Então, o que fazer? Há quem diga que devemos esquecer o mal que nos fazem. Mas… já tentaste esquecer? É verdade - não funciona. Quanto mais tentamos esquecer, mais vivo o assunto fica na nossa mente. E torna-se ainda mais difícil quando são pecados graves ou ofensas que se repetem constantemente.

No entanto, a Bíblia não fala em esquecer, mas em não lembrar. Não é algo passivo, como uma memória que se apaga por si própria, mas uma atitude activa; uma decisão consciente de “não lembrar”, de não ficar a mexer nisso. E quando o pensamento surge? A atitude não é mandá-lo embora mas passa, em parte, por substitui-lo - por louvor, oração para que Deus te ensine a ser um pacificador (que é diferente de ser uma pessoa passiva!), …

Quando pedimos perdão, este deve ser específico. Devemos referir concretamente o que fizemos sem tentar minimizar a nossa culpa nem passar a responsabilidade para outros - isso não é arrependimento. Arrependimento implica mostrar o desejo de restaurar o relacionamento (mesmo quando é muito difícil) e a disposição para mudar de atitude. A Bíblia fala até de restituição, no caso de danos materiais, por exemplo. Esta serve não só para compensar justamente a pessoa lesada mas também para, tanto quanto possível, “apagar os vestígios” do mal feito. À medida que se vão eliminando as imagens do sucedido, torna-se mais fácil o processo de cicatrização, de cura das feridas.

Quando alguém nos pede perdão, esse deve ser concedido, seja qual for a ofensa ou a dor causada. E lembra-te, o perdão inclui o compromisso de não voltar a mexer nesse assunto ou a atirar à cara quando a ofensa se repetir. Não é fácil, mas precisamos de ver que o perdão não é um sentimento ou uma emoção. É uma decisão de obedecer a Deus pela fé. É um processo activo que inclui fazer o bem àquele que nos ofendeu (Romanos 12.21).
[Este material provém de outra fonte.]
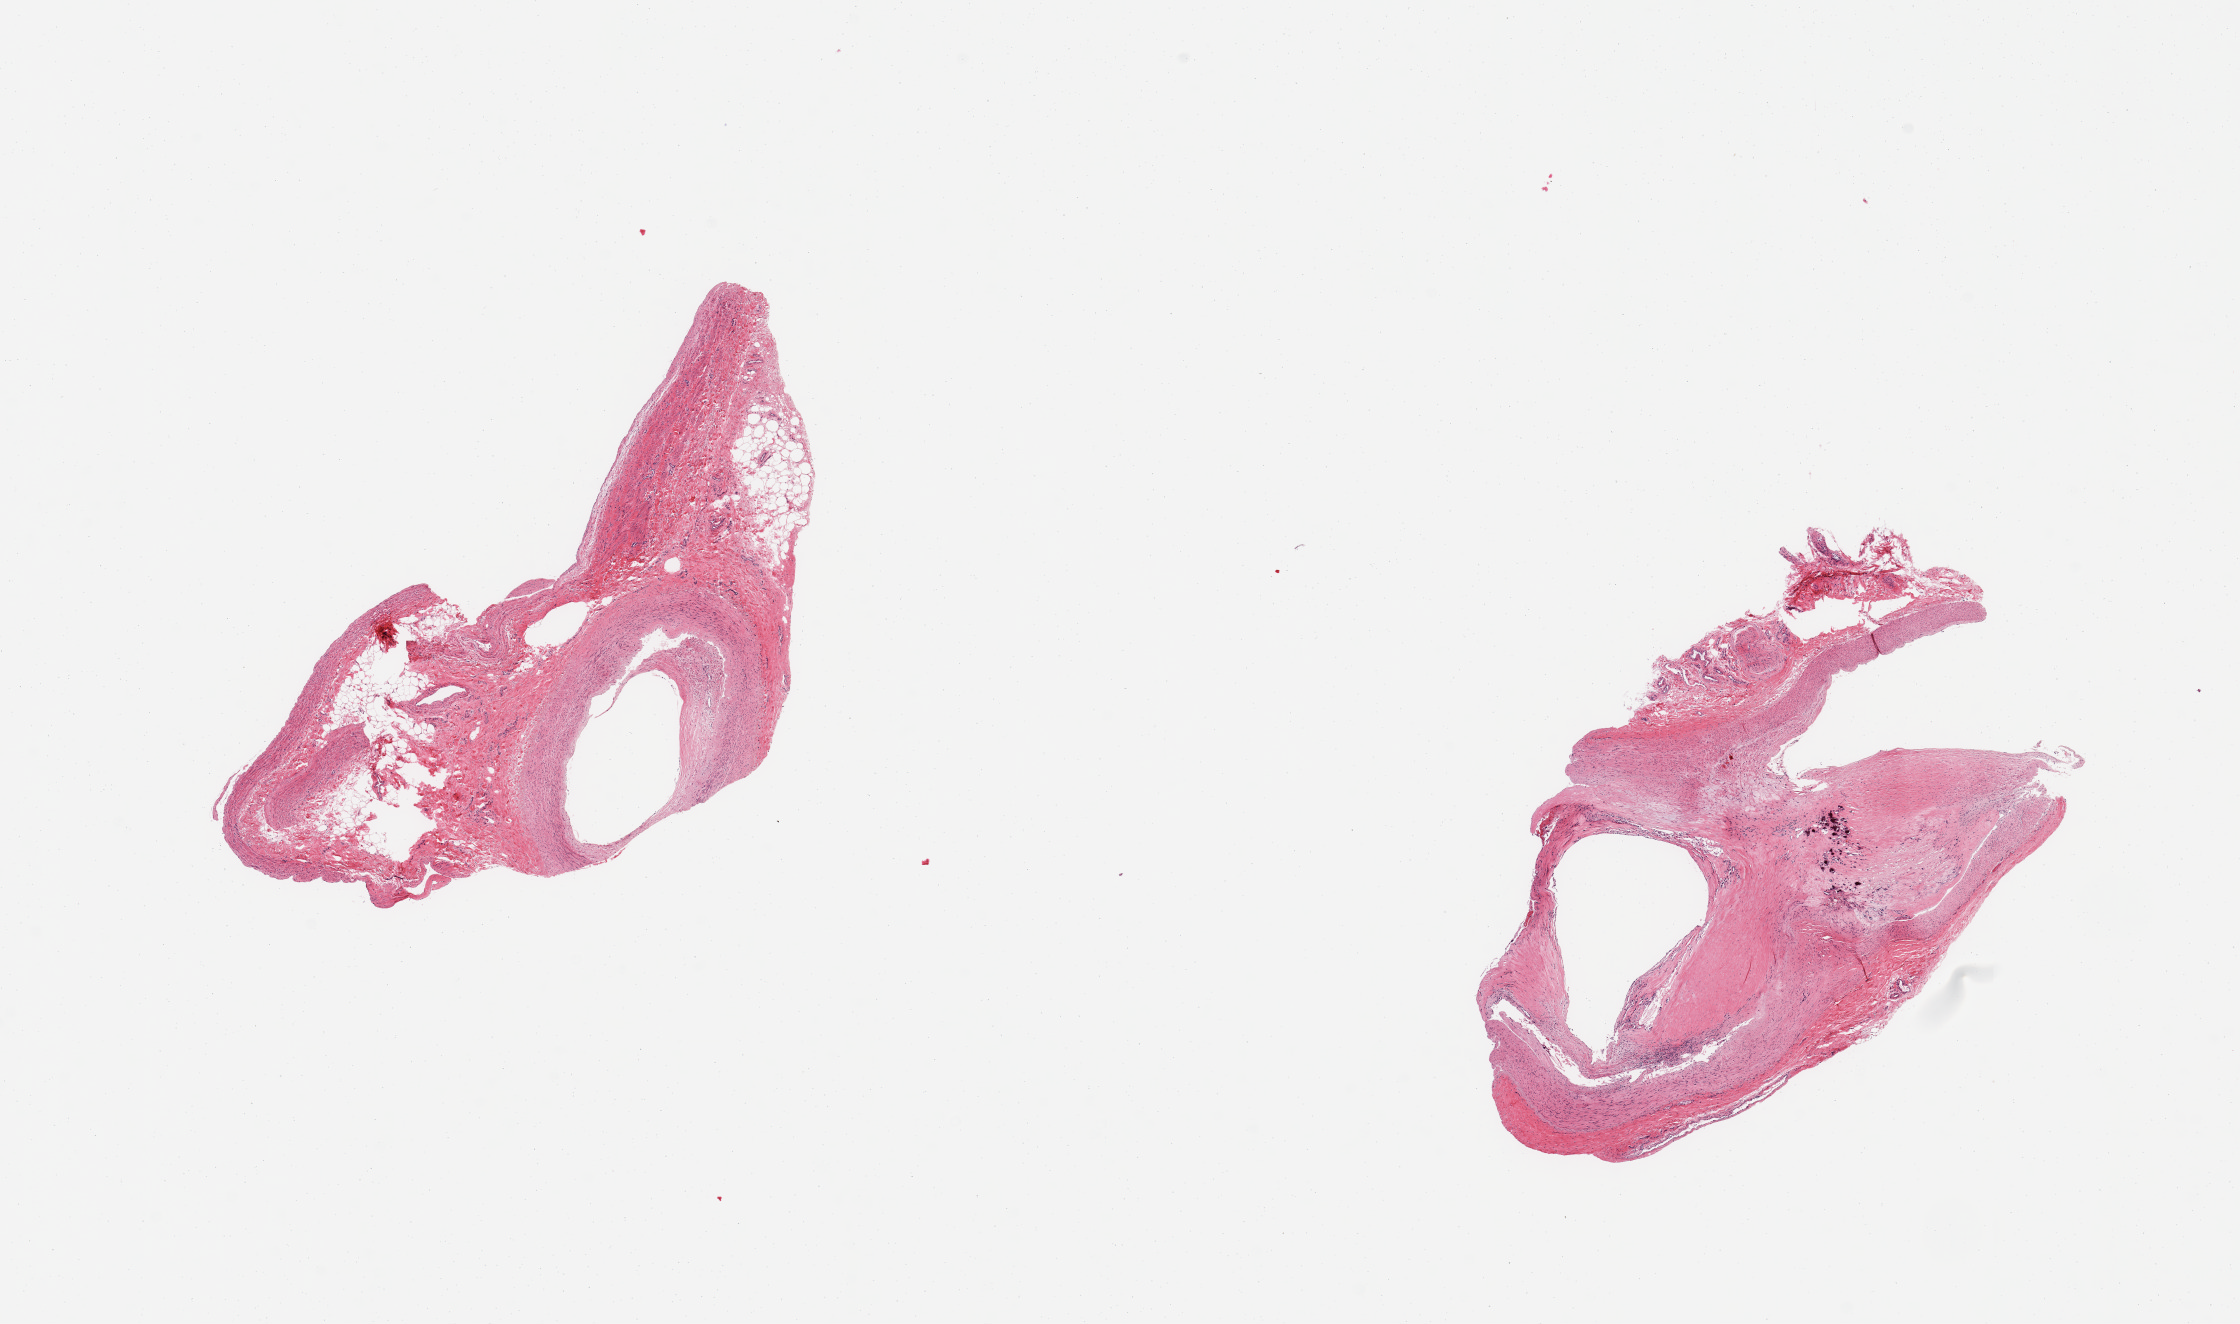
H&E whole-slide image, whole scanned area (about 17.7 x 10.5 mm, from a 20x scan) shown as a low-resolution overview; PAXgene-fixed paraffin-embedded (PFPE) section; sampled site (target tissue): tibial artery; donor tissue sample.
Pathologist's review note for this sample: 2 pieces; large fibrocalcific plaques; abundant external fibrofatty tissue in one.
E é à medida que vamos fazendo o bem, que Deus vai mudando também os nossos sentimentos.

Podemos, no entanto, pensar que a ofensa que sofremos não é tão importante que seja necessário pensar em termos de confissão e perdão. Neste caso devemos perdoar perante Deus, em oração e entregarmos o assunto nas Suas mãos. Mas como é que podemos saber quando um assunto deve ou não ser falado directamente com o ofensor? Uma situação precisa de ser resolvida sempre que esse assunto esteja a desonrar o nome de Deus, a prejudicar seriamente o teu relacionamento com o ofensor ou a prejudicar alguém (incluindo o próprio ofensor). Nestas situações é preciso lidar com esse assunto, se necessário com a ajuda de alguém (um irmão com maturidade espiritual e conhecimento da Bíblia).

Perdão é um processo, não é algo que se faz de uma vez. E penso que nesse processo há três elementos muito importantes que precisam de ir sendo afinados em conjunto: arrependimento, confissão e perdão.
A Bíblia fala de fruto digno de arrependimento. Da mesma forma que nós olhamos para uma árvore e podemos ver o fruto que ela tem, o arrependimento também deve ser visível. Principalmente no caso de pecados graves, deve-se ver na vida do ofensor que há um sério empenho em mudar. Isto não se vê no momento da confissão mas depois, à medida que o tempo segue. E à medida que a pessoa vai mudando e aprofundando o seu relacionamento com Deus, muitas vezes vai-se também apercebendo que o seu pecado foi muito mais grave e com consequências muito mais sérias do que lhe parecera. Então, eu penso que vale a pena voltar a falar com o irmão lesado, não para contar mais pormenores do mal que fez, mas para mostrar que tem uma noção mais vívida do que se passou. Para o irmão lesado, isto vai mostrar um quebrantamento do coração do ofensor, o que deve levar a um aprofundamento da noção e do compromisso de perdão. Penso que é importante haver um trabalho juntos, de busca da vontade de Deus e de aprofundamento do seu relacionamento um com o outro.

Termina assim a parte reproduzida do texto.